Texte source
====

Un spectre très large de mouvements féministes (ou pseudo-féministes) revendiquent l’intégration du consentement dans la définition du viol. Cette revendication, aboutissant à des stratégies différentes voire opposées, ne doit pas être vue comme un terrain neutre mais comme un champ de bataille politique. Ainsi, nous devons questionner la place du consentement dans l’élaboration de nos outils et dans nos stratégies de lutte contre les violences sexuelles (VS) et nous demander si la notion de consentement est suffisante pour lutter contre les VS, dans nos organisations et dans la société. Dans nos cadres d’intervention, des camarades sont parfois suspendus, protégés ou encore dénoncés en public. Face à ces situations, il n’est pas facile de savoir comment réagir. Nous avons donc besoin d’une boussole éthique et politique.

LE CONSENTEMENT : ÉTAT DES LIEUX
Le fondement de la légitimité des rapports sexuels
Le consentement est l’acquiescement donné à un projet ou un acte. Il s’applique dans beaucoup de domaines du droit, comme en droit de la famille où l’on consent à un mariage. L’énonciation de cette notion dans la loi montre que ce n’est pas une évidence. Le consentement a besoin d’être légiféré. Mais qu’en est-il dans le domaine des violences sexuelles ?

====

Consigne
Rédigez la suite du texte sur le consentement et les violences sexuelles, en reprenant juste après sa dernière phrase. Les enregistrements présentés ici proviennent d'une autre source que le texte.

====

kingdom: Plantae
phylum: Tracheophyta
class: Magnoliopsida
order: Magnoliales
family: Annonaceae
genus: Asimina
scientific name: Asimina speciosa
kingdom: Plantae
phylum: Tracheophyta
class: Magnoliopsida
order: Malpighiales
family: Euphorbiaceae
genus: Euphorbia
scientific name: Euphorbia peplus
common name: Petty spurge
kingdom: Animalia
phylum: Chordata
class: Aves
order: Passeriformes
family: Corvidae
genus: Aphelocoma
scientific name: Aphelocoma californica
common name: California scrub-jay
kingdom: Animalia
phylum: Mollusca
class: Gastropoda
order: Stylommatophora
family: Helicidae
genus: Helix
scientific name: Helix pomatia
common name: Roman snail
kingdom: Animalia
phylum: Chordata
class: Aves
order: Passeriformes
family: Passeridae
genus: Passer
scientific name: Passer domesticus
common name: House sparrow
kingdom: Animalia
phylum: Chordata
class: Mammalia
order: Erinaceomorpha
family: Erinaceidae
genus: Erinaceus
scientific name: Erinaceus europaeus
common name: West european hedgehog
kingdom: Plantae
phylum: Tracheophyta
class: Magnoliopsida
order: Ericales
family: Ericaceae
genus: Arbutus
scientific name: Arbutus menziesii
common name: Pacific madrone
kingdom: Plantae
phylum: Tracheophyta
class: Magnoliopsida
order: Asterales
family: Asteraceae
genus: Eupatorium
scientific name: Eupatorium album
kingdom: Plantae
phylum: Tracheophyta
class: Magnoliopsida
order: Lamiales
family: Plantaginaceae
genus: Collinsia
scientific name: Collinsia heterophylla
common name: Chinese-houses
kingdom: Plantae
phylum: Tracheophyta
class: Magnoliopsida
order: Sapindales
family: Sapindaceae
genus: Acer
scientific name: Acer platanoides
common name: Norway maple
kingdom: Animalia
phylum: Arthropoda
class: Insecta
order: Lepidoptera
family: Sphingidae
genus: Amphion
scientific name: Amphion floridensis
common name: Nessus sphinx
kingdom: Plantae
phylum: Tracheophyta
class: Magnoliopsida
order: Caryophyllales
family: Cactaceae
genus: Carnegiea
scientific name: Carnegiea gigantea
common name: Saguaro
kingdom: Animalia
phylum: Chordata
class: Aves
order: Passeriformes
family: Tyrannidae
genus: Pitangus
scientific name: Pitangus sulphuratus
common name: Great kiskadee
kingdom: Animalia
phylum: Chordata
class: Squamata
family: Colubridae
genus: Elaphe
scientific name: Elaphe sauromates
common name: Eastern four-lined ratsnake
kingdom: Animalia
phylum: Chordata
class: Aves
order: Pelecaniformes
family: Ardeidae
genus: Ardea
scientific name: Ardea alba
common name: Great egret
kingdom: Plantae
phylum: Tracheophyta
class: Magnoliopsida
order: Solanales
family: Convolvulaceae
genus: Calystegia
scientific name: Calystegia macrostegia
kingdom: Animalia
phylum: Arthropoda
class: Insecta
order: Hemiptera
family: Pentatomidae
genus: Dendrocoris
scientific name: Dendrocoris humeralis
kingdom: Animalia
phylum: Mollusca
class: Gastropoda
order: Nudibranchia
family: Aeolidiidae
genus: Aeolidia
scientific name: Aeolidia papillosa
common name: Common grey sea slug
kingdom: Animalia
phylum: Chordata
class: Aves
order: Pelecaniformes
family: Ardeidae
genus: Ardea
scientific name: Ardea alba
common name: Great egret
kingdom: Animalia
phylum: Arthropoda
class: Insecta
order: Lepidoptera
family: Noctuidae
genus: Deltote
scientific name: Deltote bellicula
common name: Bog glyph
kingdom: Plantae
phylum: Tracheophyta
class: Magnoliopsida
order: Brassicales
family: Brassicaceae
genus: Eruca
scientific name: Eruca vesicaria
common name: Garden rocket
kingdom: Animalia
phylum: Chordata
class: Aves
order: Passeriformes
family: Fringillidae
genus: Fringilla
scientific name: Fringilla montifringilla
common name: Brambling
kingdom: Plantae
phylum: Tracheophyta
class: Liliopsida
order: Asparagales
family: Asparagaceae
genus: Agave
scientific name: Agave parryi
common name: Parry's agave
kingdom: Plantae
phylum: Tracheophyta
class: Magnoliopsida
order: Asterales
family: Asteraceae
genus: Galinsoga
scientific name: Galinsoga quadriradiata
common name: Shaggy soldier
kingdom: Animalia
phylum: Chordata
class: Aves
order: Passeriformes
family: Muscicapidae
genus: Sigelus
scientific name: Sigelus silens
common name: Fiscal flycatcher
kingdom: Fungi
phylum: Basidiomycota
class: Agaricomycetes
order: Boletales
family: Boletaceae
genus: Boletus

====

Réponse
En France, nous sommes dans une période de changement de la définition légale des VS. Depuis 1980, elle est basée sur la notion de « contrainte ». Une VS est défini comme un acte sexuel imposé par la violence, la menace ou la surprise. Le consentement n’était pas évoqué. Depuis quelques années, des agences de l’ONU préconisent une approche des VS basée sur l’absence de consentement. Des États l’ont alors intégré à leurs lois comme l’Allemagne (2016), la Suède (2018), l’Espagne (2022).
Depuis 2023, un débat existe en France à ce sujet. Les mouvements féministes appellent à une réforme du droit pénal pour reconnaître tout acte sexuel sans consentement comme une violence. Depuis octobre 2025, la France a inscrit ce principe dans la loi sur la caractérisation des VS.
L’absence de consentement pour caractériser les VS semble évidente, mais l’utilisation de cette notion n’a pas toujours abouti aux mêmes stratégies politiques contre le patriarcat.
Clara Serra, philosophe et essayiste espagnole, expose deux tendances ayant émergé de ce point de départ.
Le consentement impossible
La première tendance est celle du féminisme de la domination, qui s’appuie sur le féminisme matérialiste. Ici, le patriarcat est compris comme un système social et historique d’oppression des femmes par les hommes, qui s’appuie sur des structures matérielles, économiques et sociales. Cette structure sert alors le pouvoir d’un groupe (les hommes) au détriment d’un autre (les femmes). Elle organise l’ensemble des rapports entre ces groupes (le mariage, le travail ménager ou encore la sexualité). Dans ces conditions, consentir devient impossible.
La première stratégie qui découle de cette idée est le séparatisme. Puisqu’il ne peut pas y avoir de sexualité consentie sous le patriarcat, et donc dans les relations hétérosexuelles, le choix de la séparation s’impose pour se libérer des VS. Cela amène au lesbianisme politique, aux communautés de femmes, et à l’organisation politique en non-mixité.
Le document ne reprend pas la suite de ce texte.